Thursday, October 13, 2016

Horrorfest 2016: Opera

Let's head to Italy for Dario Argento's 1987 flick OPERA. Argento's no stranger to Horrorfest. Some of his flicks are awesome (DEEP RED), others  are just okay (INFERNO) but from the music to the cinematography to the gore, they're all stylish.

OPERA is kind of a Cliff's Notes retelling of THE PHANTOM OF THE OPERA, with Cristina Marsillach as an understudy who is pushed to center stage when the opera's star suffers an accident. There's a murder in the theater the first night of her performance, and many other murders follow, with the mysterious killer tying up Marsillach each time and using needle-like apparatuses on her eyes to force her to watch.

The opera house setting is beautiful, there's a gorgeous mountainside climax, the murder scenes feature good special effects and "inventive" kills, and the movie is filled with complex shots.
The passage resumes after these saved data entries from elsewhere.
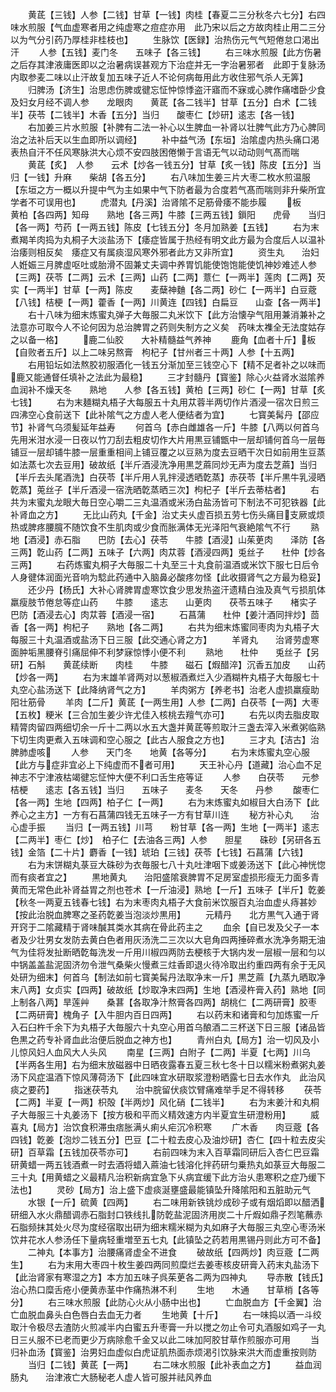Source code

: <!-- { "loadSidebar": true } -->
　　黄茋【三钱】人参【二钱】甘草【一钱】肉桂【春夏二三分秋冬六七分】右四味水煎服【气血虚寒者用之纯虚寒之痘症亦用　此乃宋以后之方故肉桂止用二三分以为气分引药乃厚桂非桂枝也】
　　生脉饮【医録】治热伤元气气短倦怠口渇出汗
　　人参【五钱】麦门冬　　五味子【各三钱】
　　右三味水煎服【此方伤暑之后存其津液庸医即以之治暑病误甚观方下治症并无一字治暑邪者　此即于复脉汤内取参麦二味以止汗故复加五味子近人不论何病毎用此方收住邪气杀人无筭】
　　归脾汤【济生】治思虑伤脾或徤忘怔忡惊悸盗汗寤而不寐或心脾作痛嗜卧少食及妇女月经不调人参　　龙眼肉　　黄茋【各二钱半】甘草【五分】白术【二钱半】茯苓【二钱半】木香【五分】当归　　酸枣仁【炒研】逺志【各一钱】
　　右加姜三片水煎服【补脾有二法一补心以生脾血一补肾以壮脾气此方乃心脾同治之法补后天以生血即所以调经】
　　补中益气汤【东垣】治隂虚内热头痛口渇表热自汗不任风寒脉洪大心烦不安四肢困倦懒于言语无气以动动则气髙而喘
　　黄茋【炙】　人参　　云术【炒各一钱五分】甘草【炙一钱】陈皮【五分】当归【一钱】升麻　　柴胡【各五分】
　　右八味加生姜三片大枣二枚水煎温服【东垣之方一概以升提中气为主如果中气下防者最为合度若气髙而喘则非升柴所宜学者不可误用也】
　　虎潜丸【丹溪】治肾隂不足筋骨痿不能歩履
　　板　　黄柏【各四两】知母　　熟地【各三两】牛膝【三两五钱】鎻阳　　虎骨　　当归【各一两】芍药【一两五钱】陈皮【七钱五分】冬月加熟姜【五钱】
　　右为末煮羯羊肉捣为丸桐子大淡盐汤下【痿症皆属于热经有明文此方最为合度后人以温补治痿则相反矣　痿症又有属痰湿风寒外邪者此方又非所宜】
　　资生丸　　治妇人姙娠三月脾虚呕吐或胎滑不固兼丈夫调中养胃饥能使饱饱能使饥神妙难述人参【三两】茯苓【二两】云术【三两】山药【二两】薏仁【一两半】莲肉【二两】芡实【一两半】甘草【一两】陈皮　　麦蘖神麯【各二两】砂仁【一两半】白豆蔲【八钱】桔梗【一两】藿香【一两】川黄连【四钱】白扁豆　　山查【各一两半】
　　右十八味为细末炼蜜丸弹子大毎服二丸米饮下【此方治懐孕气阻用兼消兼补之法意亦可取今人不论何因为总治脾胃之药则失制方之义矣　药味太襍全无法度姑存之以备一格】
　　鹿二仙胶　　大补精髓益气养神
　　鹿角【血者十斤】板【自败者五斤】以上二味另熬膏　枸杞子【甘州者三十两】人参【十五两】
　　右用铅坛如法熬胶初服酒化一钱五分渐加至三钱空心下【精不足者补之以味而鹿又能通督任填补之法此为最稳】
　　三才封髓丹【寳鉴】除心火益肾水滋隂养血润补不燥天冬　　熟地　　人参【各五钱】黄柏【三两】砂仁【一两】甘草【炙七钱】
　　右为末麺糊丸梧子大每服五十丸用苁蓉半两切作片酒浸一宿次日煎三四沸空心食前送下【此补隂气之方虚人老人便结者为宜】
　　七寳美髯丹【邵应节】补肾气乌须髪延年益寿
　　何首乌【赤白雌雄各一斤】牛膝【八两以何首乌先用米泔水浸一日夜以竹刀刮去粗皮切作大片用黒豆铺甑中一层却铺何首乌一层毎铺豆一层却铺牛膝一层重重相间上铺豆覆之以豆熟为度去豆晒干次日如前用生豆蒸如法蒸七次去豆用】破故纸【半斤酒浸洗净用黒芝蔴同炒无声为度去芝蔴】当归【半斤去头尾酒洗】白茯苓【半斤用人乳拌浸透晒亁蒸】赤茯苓【半斤黒牛乳浸晒亁蒸】莵丝子【半斤酒浸一宿洗晒亁蒸晒三次】枸杞子【半斤去蒂枯者】
　　右共为末蜜丸龙眼大毎日空心嚼二三丸温酒或米汤白盐汤皆可下制法不可犯铁器【此补肾血之方】
　　无比山药丸【千金】治丈夫乆虚百损五劳七伤头痛目支厥或烦热或脾疼腰臗不随饮食不生肌肉或少食而胀满体无光泽阳气衰絶隂气不行
　　熟地【酒浸】赤石脂　　巴防【去心】茯苓　　牛膝【酒浸】山茱茰肉　　泽防【各三两】亁山药【二两】五味子【六两】肉苁蓉【酒浸四两】兎丝子　　杜仲【炒各三两】
　　右药炼蜜丸桐子大毎服二十丸至三十丸食前温酒或米饮下服七日后令人身徤体润面光音响为騐此药通中入脑鼻必酸疼勿怪【此收摄肾气之方最为稳妥】
　　还少丹【杨氏】大补心肾脾胃虚寒饮食少思发热盗汗遗精白浊及真气亏损肌体羸瘦肢节倦怠等症山药　　牛膝　　逺志　　山茰肉　　茯苓五味子　　楮实子　　巴防【酒浸去心】肉苁蓉【酒浸一宿】
　　石菖蒲　　杜仲【姜汁酒同拌炒】茴香【各一两】枸杞子　　熟地【各二两】
　　右共为细末炼蜜同枣肉为丸梧子大每服三十丸温酒或盐汤下日三服【此交通心肾之方】
　　羊肾丸　　治肾劳虚寒面肿垢黑腰脊引痛屈伸不利梦寐惊悸小便不利
　　熟地　　杜仲　　兎丝子【另研】石斛　　黄茋续断　　肉桂　　牛膝　　磁石【煆醋淬】沉香五加皮　　山药【炒各一两】
　　右为末雄羊肾两对以葱椒酒煮烂入少酒糊杵丸梧子大毎服七十丸空心盐汤送下【此降纳肾气之方】
　　羊肉粥方【养老书】治老人虚损羸瘦助阳壮筋骨
　　羊肉【二斤】黄茋【一两生用】人参【二两】白茯苓【一两】大枣【五枚】粳米【三合加生姜少许尤佳入核桃去羶气亦可】
　　右先以肉去脂皮取精膂肉留四两细切余一斤十二两以水五大盏并黄茋等煎取汁三盏去滓入米煮粥临熟下切生肉更煮入五味调和空心服之【此古人服食之方也】
　　三才丸【洁古】治脾肺虚咳
　　人参　　天门冬　　地黄【各等分】
　　右为末炼蜜丸空心服【此方与症非宜必上下纯虚而不者可用】
　　天王补心丹【道藏】治心血不足神志不宁津液枯竭徤忘怔忡大便不利口舌生疮等证
　　人参　　白茯苓　　元参　　桔梗　　逺志【各五钱】当归　　五味子　　麦冬　　天冬　　丹参
　　酸枣仁【各一两】生地【四两】柏子仁【一两】
　　右为末炼蜜丸如椒目大白汤下【此养心之主方】一方有石菖蒲四钱无五味子一方有甘草川连
　　秘方补心丸　　治心虚手振
　　当归【一两五钱】川芎　　粉甘草【各一两】生地【一两半】逺志【二两半】枣仁【炒】　柏子仁【去油各三两】人参　　胆星　　硃砂【另研各五钱】金箔【二十片】麝香【一钱】琥珀【三钱】茯苓【七钱】石菖蒲【六钱】
　　右为末饼糊丸菉豆大硃砂为衣毎服七八十丸吐津咽下或姜汤送下【此心神恍惚而有痰者宜之】
　　黒地黄丸　　治阳盛隂衰脾胃不足房室虚损形瘦无力面多青黄而无常色此补肾益胃之剂也苍术【一斤油浸】熟地【一斤】五味子【半斤】亁姜【秋冬一两夏五钱春七钱】右为末枣肉丸梧子大食前米饮服百丸治血虚乆痔甚妙【按此治脱血脾寒之圣药亁姜当泡淡炒黒用】
　　元精丹　　北方黒气入通于肾开窍于二隂藏精于肾味醎其类水其病在骨此药主之
　　血余【自已发及父子一本者及少壮男女发防去黄白色者用灰汤洗二三次以大皂角四两捶碎煮水洗净务期无油气为佳将发扯断晒亁每洗发一斤用川椒四两防去梗核于大锅内发一层椒一层和匀以中锅盖盖盐泥固济勿令泄气桑柴火慢煮三炷香即退火待冷取出约重四两有余于无风处研为细末】何首乌【制法如前七寳美髯丹法取净末一斤】黒芝蔴【九蒸九晒取净末八两】女贞实【四两】破故纸【炒取净末四两】生地【酒浸杵膏入药】熟地【同上制各八两】旱莲艸　　桑葚【各取净汁熬膏各四两】胡桃仁【二两研膏】胶枣【二两研膏】槐角子【入牛胆内百日四两】
　　右以药末和诸膏和匀加炼蜜一斤入石臼杵千余下为丸梧子大毎服六十丸空心用首乌酿酒二三杯送下日三服【诸品皆色黒之药专补肾血此治便后脱血之神方也】
　　青州白丸【局方】治一切风及小儿惊风妇人血风大人头风
　　南星【三两】白附子【二两】半夏【七两】川乌【半两各生用】右为细末放磁器中日晒夜露春五夏三秋七冬十日以糯米粉煮粥丸姜汤下风症温酒下惊风薄荷汤下【此四味宜水研取浆澄粉晒露七日去水作丸　此治风痰之要药】
　　指迷茯苓丸　　治中脘留伏痰饮臂痛难举手足不得转移
　　茯苓【二两】半夏【一两】枳殻【半两炒】风化硝【二钱半】
　　右为末姜汁和丸桐子大毎服三十丸姜汤下【按方极和平而义精效速方内半夏宜生研澄粉用】
　　威喜丸【局方】治饮食积滞虫痞胀满乆痢乆疟沉冷积寒
　　广木香　　肉豆蔲【各四钱】亁姜【泡炒二钱五分】巴豆【二十粒去皮心及油炒研】杏仁【四十粒去皮尖研】百草霜【五钱加茯苓亦可】
　　右前四味为末入百草霜同研后入杏仁巴豆霜研黄蜡一两五钱酒煮一时去酒将蜡入蔴油七钱溶化拌药研匀乗热丸如菉豆大毎服二三十丸【用黄蜡之义最精凡治积新病宜急下乆病宜缓下此方治乆患寒积之症乃缓下法也】
　　灵砂【局方】治上盛下虚痰涎壅盛最能镇坠升降隂阳和五脏助元气
　　水银【一斤】硫黄【四两】
　　右二味用新铁铫炒成砂子或有烟熖即以醋洒研细入水火鼎醋调赤石脂封口铁线扎防亁盐泥固济用炭二十斤煆如鼎子烈笔蘸赤石脂频抹其处火尽为度经宿取出研为细末糯米糊为丸如麻子大毎服三丸空心枣汤米饮井花水人参汤任下量病轻重増至五七丸【此镇坠之药若用黒锡丹则此方可不备】
　　二神丸【本事方】治腰痛肾虚全不进食
　　破故纸【四两炒】肉豆蔲【二两生】
　　右为末用大枣四十枚生姜四两同煎糜烂去姜枣核皮研膏入药末丸盐汤下【此治肾家有寒湿之方】本方加五味子呉茱茰各二两为四神丸
　　导赤散【钱氏】治心热口糜舌疮小便黄赤茎中作痛热淋不利
　　生地　　木通　　甘草梢【各等分】
　　右三味水煎服【此防心火从小肠中出也】
　　亡血脱血方【千金翼】治亡血脱血鼻头白色唇白去血无力者
　　生地黄【十斤】
　　右一味捣以酒一斗绞取汁令极尽去渣防火煎减半内白蜜五升枣膏一升以搅之勿止令可丸酒服如鸡子一丸日三乆服不已老而更少万病除愈千金又以此二味加阿胶甘草作煎服亦可用
　　当归补血汤【寳鉴】治男妇血虚似白虎证肌热面赤烦渇引饮脉来洪大而虚重按则防
　　当归【二钱】黄茋【一两】
　　右二味水煎服【此补表血之方】
　　益血润肠丸　　治津液亡大肠秘老人虚人皆可服并祛风养血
There's also a great soundtrack featuring the likes of Brian Eno and Bill Wyman.

But this is one of those Argento movies that's technically awesome while totally lacking in the story department. For instance, the whole "forcing you to watch murder" thing is contrived. It makes for great movie scenes, but even if a killer propped my eyes open with apparatuses that would stab my eyeballs with needles if I dared to blink, I would still blink, because blinking is involuntary.

Also, our heroine doesn't even go to the cops after she escapes the first attack. Stuff like this made a lot of the movie hard to swallow. It's pretty typical of an Argento flick – they usually have more of a dream like logic than any kind of plot logic, and that's not always a bad thing, but sometimes it gets in the way.